Erstmals wird den Käufern die Chance geboten, die 4,6 Meter lange und recht geräumige Sportlimousine für 44?900 Franken ohne den wuchtigen Heckflügel zu bestellen. Trotz der damit verbundenen Minderkosten von 500 Franken und dem angenehmen Nebeneffekt, dass sich so die Ordnungshüter und die militanten Grünen weniger provoziert fühlen könnten, erwartet der Importeur aber höchstens neun Prozent der Bestellungen für die zivilere Version. Nur wenig höher eingestuft werden die Absatzmöglichkeiten der 8400 Franken teureren Luxury-Ausführungen mit Ledersportsitzen, Navigationssystem, Rückfahrkamera, elektrischem Glas-Schiebe- und -Hebedach, Regensensor und anderer Komfortausstattung.

Die aerodynamischen Nachteile beim Verzicht auf den auffälligen Heckspoiler sind so gering, dass sie vom Durchschnittslenker im Strassenverkehr kaum wahrgenommen werden. Die Väter des mit Abstand stärksten Modells der aktuellen Su­baru-Palette versprechen dieselbe Agilität wie in einem Porsche 911 und können das auch in Zahlen belegen. Gleichzeitig garantieren sie einen pro- blemlosen Umgang mit dem nicht jedermann vertrauten Leistungsangebot. Dafür verantwortlich sind neben vielem anderen das verbesserte Ansprechverhalten der Lenkung, die Reifenhaftung an der Hinterachse, die geringe Eigenbewegung der noch steiferen Karosserie und das reduzierte Gewicht. Der WRX bleibt beherrschbar, auch wenn der Lenker ans Limit geht. Dar­über hinaus gibt es keine Garantien.

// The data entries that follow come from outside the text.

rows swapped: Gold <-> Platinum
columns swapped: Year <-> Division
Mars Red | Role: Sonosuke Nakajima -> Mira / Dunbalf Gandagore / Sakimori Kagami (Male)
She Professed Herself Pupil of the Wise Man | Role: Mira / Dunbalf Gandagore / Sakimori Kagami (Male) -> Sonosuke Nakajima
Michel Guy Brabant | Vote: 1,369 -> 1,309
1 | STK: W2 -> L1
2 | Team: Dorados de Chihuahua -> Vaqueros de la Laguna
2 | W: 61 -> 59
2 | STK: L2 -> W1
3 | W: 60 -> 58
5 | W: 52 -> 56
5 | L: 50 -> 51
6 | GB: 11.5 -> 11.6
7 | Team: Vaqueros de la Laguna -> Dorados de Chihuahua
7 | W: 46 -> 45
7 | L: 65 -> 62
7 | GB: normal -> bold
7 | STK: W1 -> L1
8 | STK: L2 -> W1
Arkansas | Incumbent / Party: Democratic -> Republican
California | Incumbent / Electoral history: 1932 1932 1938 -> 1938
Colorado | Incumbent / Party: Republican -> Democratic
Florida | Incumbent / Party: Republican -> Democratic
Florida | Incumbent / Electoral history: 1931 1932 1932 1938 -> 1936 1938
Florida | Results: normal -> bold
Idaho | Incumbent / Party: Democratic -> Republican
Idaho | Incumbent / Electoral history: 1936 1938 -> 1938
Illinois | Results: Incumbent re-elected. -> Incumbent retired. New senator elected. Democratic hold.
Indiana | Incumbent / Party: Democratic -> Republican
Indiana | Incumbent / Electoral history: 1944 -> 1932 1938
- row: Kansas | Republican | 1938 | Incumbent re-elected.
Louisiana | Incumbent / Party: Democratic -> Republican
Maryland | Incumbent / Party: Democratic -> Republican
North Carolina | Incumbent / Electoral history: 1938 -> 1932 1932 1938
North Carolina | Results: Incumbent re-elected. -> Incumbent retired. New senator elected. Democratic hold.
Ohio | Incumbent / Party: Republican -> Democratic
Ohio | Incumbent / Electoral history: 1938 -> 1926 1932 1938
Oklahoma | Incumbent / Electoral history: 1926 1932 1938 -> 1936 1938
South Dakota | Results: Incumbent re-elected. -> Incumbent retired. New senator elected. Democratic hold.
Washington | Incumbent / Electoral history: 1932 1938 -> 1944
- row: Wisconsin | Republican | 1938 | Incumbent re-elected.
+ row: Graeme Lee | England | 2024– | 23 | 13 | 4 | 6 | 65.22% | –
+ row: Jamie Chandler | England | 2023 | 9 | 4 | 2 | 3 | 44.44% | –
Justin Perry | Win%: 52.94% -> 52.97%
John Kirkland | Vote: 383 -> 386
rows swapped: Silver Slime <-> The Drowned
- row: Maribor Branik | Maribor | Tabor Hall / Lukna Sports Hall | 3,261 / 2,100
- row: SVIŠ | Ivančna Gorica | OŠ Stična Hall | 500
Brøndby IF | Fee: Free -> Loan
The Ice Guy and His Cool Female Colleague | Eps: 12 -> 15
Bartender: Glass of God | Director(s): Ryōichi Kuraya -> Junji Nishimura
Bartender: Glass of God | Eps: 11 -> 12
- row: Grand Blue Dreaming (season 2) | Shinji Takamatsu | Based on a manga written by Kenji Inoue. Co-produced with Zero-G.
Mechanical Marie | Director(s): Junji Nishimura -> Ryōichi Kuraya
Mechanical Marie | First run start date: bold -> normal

Der verbesserte 2,5-Liter-Vierzylindermotor mit einem maximalen Drehmoment von 407 Newtonmetern und einer Höchstleistung von 300 PS lässt das Herz jedes Autofreaks höher schlagen. Die Beschleunigungswerte aus dem Stand sind ebenso beeindruckend wie beim Überholen auf der Autobahn. In Zurückhaltung übt sich das perfekt mit einem Sechs-Gang-Schaltgetriebe verknüpfte Boxer-Triebwerk aber auch beim Verbrauch nicht. In Ermangelung eines kleineren Motors kann Subaru noch nicht auf der Downsizing-Welle reiten. Die Freunde sportlicher Fahrerlebnisse stört das ebenso wenig wie der erhöhte Lärmpegel im gepflegten und gut eingerichteten Interieur.